Exercise
In the entries that follow, the first line to write out is the one containing "M 942,46 L 940,48 L 965,75", and the last is the one containing "M 565,819 L 593,833". Reproduce that stretch exactly, with nothing before or after it.

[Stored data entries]
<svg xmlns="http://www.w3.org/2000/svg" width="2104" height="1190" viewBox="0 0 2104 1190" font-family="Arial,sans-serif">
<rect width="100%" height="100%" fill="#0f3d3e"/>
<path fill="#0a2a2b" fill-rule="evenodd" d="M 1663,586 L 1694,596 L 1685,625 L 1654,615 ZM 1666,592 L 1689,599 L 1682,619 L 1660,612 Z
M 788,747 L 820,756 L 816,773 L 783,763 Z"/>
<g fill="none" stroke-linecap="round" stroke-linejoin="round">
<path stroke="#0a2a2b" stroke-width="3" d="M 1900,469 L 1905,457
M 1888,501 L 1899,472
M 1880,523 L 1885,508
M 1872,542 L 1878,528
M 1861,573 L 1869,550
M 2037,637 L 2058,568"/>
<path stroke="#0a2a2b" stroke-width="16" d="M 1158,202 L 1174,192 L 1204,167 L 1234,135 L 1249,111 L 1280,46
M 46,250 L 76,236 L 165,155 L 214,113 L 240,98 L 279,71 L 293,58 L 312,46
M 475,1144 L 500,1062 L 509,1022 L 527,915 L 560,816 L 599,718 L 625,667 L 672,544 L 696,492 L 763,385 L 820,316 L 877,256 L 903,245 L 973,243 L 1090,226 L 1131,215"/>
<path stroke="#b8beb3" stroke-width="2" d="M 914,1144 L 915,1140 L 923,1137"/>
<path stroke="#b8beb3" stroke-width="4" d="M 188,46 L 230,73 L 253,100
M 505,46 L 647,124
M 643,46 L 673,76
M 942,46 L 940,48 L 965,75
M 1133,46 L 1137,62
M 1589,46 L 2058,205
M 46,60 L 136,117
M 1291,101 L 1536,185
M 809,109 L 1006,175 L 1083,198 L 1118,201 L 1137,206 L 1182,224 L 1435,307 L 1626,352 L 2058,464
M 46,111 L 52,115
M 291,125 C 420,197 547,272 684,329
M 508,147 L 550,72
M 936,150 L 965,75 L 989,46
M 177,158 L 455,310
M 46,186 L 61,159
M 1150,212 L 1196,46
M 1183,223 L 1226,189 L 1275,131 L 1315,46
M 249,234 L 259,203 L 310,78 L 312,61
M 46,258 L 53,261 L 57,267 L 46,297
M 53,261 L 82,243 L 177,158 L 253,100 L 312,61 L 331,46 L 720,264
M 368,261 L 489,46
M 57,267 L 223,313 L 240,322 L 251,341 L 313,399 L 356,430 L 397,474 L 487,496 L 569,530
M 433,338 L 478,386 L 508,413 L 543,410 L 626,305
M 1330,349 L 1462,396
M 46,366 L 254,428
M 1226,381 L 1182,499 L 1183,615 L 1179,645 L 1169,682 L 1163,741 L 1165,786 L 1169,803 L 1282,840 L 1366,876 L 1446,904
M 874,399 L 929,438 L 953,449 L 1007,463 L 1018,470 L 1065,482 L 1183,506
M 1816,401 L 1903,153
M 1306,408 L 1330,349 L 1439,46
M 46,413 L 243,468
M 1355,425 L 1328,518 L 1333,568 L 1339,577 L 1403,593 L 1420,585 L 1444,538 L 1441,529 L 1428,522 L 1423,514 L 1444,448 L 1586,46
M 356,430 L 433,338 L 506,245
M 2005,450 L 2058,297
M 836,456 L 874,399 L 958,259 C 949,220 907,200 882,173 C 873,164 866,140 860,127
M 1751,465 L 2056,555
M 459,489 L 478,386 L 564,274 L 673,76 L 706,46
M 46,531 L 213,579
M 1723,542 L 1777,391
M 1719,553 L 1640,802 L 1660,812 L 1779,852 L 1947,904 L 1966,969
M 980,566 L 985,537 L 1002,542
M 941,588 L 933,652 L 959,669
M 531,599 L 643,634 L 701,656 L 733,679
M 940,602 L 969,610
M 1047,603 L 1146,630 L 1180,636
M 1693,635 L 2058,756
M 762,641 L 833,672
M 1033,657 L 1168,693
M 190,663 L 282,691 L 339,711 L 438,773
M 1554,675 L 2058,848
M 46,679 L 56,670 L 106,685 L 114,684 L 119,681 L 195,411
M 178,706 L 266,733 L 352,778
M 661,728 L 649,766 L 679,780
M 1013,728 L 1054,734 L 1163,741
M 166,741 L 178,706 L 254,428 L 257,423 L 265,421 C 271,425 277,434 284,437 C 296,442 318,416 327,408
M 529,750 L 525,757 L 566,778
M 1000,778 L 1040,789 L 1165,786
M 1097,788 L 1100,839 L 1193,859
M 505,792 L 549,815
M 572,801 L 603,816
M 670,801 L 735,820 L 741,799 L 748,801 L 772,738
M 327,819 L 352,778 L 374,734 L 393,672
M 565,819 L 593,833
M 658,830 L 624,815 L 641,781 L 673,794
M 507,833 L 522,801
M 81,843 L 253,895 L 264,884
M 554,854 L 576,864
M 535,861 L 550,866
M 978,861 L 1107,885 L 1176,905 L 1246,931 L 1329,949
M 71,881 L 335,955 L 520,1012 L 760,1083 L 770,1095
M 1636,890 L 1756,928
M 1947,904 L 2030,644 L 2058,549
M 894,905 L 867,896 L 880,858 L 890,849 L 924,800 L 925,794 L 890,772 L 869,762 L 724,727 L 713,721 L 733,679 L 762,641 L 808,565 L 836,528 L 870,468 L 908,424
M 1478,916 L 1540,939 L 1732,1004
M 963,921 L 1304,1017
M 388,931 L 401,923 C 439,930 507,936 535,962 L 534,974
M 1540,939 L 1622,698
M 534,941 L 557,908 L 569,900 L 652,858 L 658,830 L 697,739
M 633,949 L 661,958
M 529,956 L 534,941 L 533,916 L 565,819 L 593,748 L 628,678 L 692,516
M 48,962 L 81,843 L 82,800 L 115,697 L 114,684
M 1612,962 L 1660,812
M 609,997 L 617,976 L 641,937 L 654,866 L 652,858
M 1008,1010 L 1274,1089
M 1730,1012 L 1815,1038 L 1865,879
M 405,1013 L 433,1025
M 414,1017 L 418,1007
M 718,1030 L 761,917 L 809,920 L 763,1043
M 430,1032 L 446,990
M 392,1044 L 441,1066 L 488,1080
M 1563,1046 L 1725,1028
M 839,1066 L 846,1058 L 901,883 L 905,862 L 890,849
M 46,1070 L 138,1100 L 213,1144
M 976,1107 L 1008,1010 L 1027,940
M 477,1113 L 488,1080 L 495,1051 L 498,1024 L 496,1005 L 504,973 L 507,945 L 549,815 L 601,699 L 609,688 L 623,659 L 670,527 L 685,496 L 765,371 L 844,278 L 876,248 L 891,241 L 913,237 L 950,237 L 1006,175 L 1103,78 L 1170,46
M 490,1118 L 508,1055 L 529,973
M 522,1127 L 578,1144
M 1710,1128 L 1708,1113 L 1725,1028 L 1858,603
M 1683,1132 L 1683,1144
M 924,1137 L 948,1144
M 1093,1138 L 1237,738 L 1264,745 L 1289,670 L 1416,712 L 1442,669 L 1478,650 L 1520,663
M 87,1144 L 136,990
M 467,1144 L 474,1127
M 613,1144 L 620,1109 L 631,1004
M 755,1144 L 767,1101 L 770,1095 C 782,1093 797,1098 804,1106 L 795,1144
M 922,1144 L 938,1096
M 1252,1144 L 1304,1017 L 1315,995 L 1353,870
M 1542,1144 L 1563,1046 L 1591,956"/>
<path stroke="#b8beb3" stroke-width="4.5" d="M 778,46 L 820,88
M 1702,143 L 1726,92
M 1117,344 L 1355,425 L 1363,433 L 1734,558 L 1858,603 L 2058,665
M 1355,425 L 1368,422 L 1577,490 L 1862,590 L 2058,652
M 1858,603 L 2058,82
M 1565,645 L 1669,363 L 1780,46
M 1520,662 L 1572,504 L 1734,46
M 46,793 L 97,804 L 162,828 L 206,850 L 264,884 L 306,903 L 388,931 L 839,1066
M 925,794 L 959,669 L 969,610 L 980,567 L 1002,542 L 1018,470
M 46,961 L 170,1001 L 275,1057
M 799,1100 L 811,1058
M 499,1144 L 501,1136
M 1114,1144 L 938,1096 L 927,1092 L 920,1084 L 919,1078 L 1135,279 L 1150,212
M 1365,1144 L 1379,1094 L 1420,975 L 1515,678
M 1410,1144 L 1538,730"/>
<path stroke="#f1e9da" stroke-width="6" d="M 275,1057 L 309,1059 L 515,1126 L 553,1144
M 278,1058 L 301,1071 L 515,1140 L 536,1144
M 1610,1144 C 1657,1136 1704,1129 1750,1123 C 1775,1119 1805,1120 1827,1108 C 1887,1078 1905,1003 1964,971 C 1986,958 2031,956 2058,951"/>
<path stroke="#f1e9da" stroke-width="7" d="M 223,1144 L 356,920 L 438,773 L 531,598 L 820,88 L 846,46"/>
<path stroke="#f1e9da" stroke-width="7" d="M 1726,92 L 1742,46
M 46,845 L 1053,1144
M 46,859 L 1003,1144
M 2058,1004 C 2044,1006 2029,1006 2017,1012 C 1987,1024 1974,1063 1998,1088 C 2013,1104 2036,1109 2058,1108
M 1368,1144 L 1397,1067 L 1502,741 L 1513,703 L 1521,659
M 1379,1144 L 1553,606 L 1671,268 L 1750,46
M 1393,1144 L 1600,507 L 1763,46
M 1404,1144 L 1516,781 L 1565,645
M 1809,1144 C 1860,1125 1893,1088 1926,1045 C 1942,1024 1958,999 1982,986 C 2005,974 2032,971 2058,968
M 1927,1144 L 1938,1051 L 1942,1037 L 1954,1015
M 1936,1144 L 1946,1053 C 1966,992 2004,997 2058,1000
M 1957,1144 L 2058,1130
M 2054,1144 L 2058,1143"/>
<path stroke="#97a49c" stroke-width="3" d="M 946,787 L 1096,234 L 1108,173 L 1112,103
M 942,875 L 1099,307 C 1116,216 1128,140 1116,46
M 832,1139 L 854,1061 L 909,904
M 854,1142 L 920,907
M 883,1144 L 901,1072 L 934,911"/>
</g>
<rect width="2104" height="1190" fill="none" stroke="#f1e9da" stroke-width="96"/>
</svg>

Exercise response
M 942,46 L 940,48 L 965,75
M 1133,46 L 1137,62
M 1589,46 L 2058,205
M 46,60 L 136,117
M 1291,101 L 1536,185
M 809,109 L 1006,175 L 1083,198 L 1118,201 L 1137,206 L 1182,224 L 1435,307 L 1626,352 L 2058,464
M 46,111 L 52,115
M 291,125 C 420,197 547,272 684,329
M 508,147 L 550,72
M 936,150 L 965,75 L 989,46
M 177,158 L 455,310
M 46,186 L 61,159
M 1150,212 L 1196,46
M 1183,223 L 1226,189 L 1275,131 L 1315,46
M 249,234 L 259,203 L 310,78 L 312,61
M 46,258 L 53,261 L 57,267 L 46,297
M 53,261 L 82,243 L 177,158 L 253,100 L 312,61 L 331,46 L 720,264
M 368,261 L 489,46
M 57,267 L 223,313 L 240,322 L 251,341 L 313,399 L 356,430 L 397,474 L 487,496 L 569,530
M 433,338 L 478,386 L 508,413 L 543,410 L 626,305
M 1330,349 L 1462,396
M 46,366 L 254,428
M 1226,381 L 1182,499 L 1183,615 L 1179,645 L 1169,682 L 1163,741 L 1165,786 L 1169,803 L 1282,840 L 1366,876 L 1446,904
M 874,399 L 929,438 L 953,449 L 1007,463 L 1018,470 L 1065,482 L 1183,506
M 1816,401 L 1903,153
M 1306,408 L 1330,349 L 1439,46
M 46,413 L 243,468
M 1355,425 L 1328,518 L 1333,568 L 1339,577 L 1403,593 L 1420,585 L 1444,538 L 1441,529 L 1428,522 L 1423,514 L 1444,448 L 1586,46
M 356,430 L 433,338 L 506,245
M 2005,450 L 2058,297
M 836,456 L 874,399 L 958,259 C 949,220 907,200 882,173 C 873,164 866,140 860,127
M 1751,465 L 2056,555
M 459,489 L 478,386 L 564,274 L 673,76 L 706,46
M 46,531 L 213,579
M 1723,542 L 1777,391
M 1719,553 L 1640,802 L 1660,812 L 1779,852 L 1947,904 L 1966,969
M 980,566 L 985,537 L 1002,542
M 941,588 L 933,652 L 959,669
M 531,599 L 643,634 L 701,656 L 733,679
M 940,602 L 969,610
M 1047,603 L 1146,630 L 1180,636
M 1693,635 L 2058,756
M 762,641 L 833,672
M 1033,657 L 1168,693
M 190,663 L 282,691 L 339,711 L 438,773
M 1554,675 L 2058,848
M 46,679 L 56,670 L 106,685 L 114,684 L 119,681 L 195,411
M 178,706 L 266,733 L 352,778
M 661,728 L 649,766 L 679,780
M 1013,728 L 1054,734 L 1163,741
M 166,741 L 178,706 L 254,428 L 257,423 L 265,421 C 271,425 277,434 284,437 C 296,442 318,416 327,408
M 529,750 L 525,757 L 566,778
M 1000,778 L 1040,789 L 1165,786
M 1097,788 L 1100,839 L 1193,859
M 505,792 L 549,815
M 572,801 L 603,816
M 670,801 L 735,820 L 741,799 L 748,801 L 772,738
M 327,819 L 352,778 L 374,734 L 393,672
M 565,819 L 593,833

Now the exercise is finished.